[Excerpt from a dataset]
:::

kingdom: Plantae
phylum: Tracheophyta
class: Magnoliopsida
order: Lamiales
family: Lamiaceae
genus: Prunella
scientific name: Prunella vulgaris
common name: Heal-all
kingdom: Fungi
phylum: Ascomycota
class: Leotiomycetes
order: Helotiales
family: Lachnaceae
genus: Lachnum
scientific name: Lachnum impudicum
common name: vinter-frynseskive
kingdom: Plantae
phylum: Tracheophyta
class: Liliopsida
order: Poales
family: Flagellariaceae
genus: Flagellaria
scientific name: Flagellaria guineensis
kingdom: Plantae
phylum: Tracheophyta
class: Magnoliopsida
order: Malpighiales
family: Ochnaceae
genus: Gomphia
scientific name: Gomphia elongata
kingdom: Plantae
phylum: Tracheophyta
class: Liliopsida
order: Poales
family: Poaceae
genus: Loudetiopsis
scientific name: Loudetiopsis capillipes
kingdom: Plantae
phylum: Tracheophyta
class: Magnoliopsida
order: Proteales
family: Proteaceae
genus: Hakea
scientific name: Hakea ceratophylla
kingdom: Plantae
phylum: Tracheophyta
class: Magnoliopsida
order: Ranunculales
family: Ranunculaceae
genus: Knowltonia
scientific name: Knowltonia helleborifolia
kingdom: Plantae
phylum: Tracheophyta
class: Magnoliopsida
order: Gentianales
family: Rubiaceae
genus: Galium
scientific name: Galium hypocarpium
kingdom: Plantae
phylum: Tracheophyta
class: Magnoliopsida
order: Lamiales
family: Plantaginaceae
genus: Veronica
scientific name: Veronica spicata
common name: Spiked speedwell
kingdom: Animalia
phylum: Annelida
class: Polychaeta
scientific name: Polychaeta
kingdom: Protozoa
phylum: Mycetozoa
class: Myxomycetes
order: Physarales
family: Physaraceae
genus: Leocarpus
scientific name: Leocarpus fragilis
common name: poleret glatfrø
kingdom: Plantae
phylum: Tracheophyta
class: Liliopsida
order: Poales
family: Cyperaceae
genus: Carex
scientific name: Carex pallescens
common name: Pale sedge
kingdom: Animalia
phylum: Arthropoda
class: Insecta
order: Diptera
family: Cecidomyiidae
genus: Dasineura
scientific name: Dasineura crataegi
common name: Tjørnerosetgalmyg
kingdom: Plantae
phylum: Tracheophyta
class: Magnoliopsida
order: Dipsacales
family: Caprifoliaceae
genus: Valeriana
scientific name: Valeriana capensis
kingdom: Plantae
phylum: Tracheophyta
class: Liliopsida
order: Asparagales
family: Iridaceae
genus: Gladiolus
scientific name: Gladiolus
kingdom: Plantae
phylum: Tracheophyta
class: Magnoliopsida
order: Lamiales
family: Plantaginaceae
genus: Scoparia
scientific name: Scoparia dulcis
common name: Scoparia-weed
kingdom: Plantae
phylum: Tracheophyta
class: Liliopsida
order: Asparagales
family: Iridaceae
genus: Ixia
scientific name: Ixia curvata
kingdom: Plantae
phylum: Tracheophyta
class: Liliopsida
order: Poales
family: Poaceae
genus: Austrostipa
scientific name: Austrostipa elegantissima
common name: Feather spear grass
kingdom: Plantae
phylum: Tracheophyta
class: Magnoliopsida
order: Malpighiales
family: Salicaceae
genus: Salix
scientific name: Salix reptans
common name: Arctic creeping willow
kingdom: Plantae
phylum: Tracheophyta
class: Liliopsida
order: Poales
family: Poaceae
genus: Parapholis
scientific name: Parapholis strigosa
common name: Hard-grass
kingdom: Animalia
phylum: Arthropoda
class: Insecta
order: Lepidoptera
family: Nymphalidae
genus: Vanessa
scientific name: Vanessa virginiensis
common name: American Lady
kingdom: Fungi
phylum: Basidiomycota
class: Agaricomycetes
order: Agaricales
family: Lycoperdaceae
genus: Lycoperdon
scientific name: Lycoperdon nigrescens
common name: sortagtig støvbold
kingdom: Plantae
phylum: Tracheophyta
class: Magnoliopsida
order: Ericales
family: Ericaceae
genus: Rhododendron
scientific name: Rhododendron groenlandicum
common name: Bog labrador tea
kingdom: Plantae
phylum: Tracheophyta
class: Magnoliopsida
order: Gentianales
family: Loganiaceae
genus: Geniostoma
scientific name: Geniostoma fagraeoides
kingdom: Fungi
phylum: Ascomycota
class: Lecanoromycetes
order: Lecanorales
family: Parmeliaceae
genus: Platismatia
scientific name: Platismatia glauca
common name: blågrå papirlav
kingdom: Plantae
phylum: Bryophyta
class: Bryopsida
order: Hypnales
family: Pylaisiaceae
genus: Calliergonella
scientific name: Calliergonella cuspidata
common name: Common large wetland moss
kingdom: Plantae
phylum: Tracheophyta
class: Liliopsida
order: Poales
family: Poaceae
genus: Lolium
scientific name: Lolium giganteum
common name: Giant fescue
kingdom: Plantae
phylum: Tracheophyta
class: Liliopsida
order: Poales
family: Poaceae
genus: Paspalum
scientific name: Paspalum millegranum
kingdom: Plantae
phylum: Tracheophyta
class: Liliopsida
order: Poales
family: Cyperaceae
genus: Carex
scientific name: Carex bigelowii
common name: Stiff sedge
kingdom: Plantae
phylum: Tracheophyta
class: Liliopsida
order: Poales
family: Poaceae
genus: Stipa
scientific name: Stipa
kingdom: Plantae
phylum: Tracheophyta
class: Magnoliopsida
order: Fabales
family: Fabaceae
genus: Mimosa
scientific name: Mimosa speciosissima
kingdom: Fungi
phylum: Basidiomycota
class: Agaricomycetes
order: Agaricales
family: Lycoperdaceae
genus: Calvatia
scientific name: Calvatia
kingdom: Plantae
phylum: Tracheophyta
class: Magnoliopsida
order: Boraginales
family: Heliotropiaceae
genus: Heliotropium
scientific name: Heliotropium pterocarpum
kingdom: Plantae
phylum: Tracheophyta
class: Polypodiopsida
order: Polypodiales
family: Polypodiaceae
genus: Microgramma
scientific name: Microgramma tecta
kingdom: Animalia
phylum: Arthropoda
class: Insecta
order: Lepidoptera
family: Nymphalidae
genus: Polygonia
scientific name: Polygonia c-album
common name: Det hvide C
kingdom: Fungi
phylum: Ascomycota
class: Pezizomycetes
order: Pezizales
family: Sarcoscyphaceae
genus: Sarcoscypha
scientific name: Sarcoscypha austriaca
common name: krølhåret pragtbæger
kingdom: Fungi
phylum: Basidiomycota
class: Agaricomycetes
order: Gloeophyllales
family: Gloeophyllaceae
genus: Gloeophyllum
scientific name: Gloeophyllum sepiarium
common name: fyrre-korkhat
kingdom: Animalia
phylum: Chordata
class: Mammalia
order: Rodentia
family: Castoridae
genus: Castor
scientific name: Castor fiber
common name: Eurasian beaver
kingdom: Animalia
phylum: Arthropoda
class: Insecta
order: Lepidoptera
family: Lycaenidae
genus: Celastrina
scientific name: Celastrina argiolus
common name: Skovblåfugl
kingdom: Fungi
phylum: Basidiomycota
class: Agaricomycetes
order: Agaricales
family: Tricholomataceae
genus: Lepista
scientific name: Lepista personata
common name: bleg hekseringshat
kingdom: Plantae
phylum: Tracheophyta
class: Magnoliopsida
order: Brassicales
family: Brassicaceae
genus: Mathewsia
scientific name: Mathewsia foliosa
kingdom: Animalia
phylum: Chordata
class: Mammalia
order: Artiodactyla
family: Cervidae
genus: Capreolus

:::

#### Work to complete:
Reproduce word for word everything in the records above from the line containing "family: Gloeophyllaceae" down to the line containing "scientific name: Castor fiber", with both of those lines included.

#### Result:
family: Gloeophyllaceae
genus: Gloeophyllum
scientific name: Gloeophyllum sepiarium
common name: fyrre-korkhat
kingdom: Animalia
phylum: Chordata
class: Mammalia
order: Rodentia
family: Castoridae
genus: Castor
scientific name: Castor fiber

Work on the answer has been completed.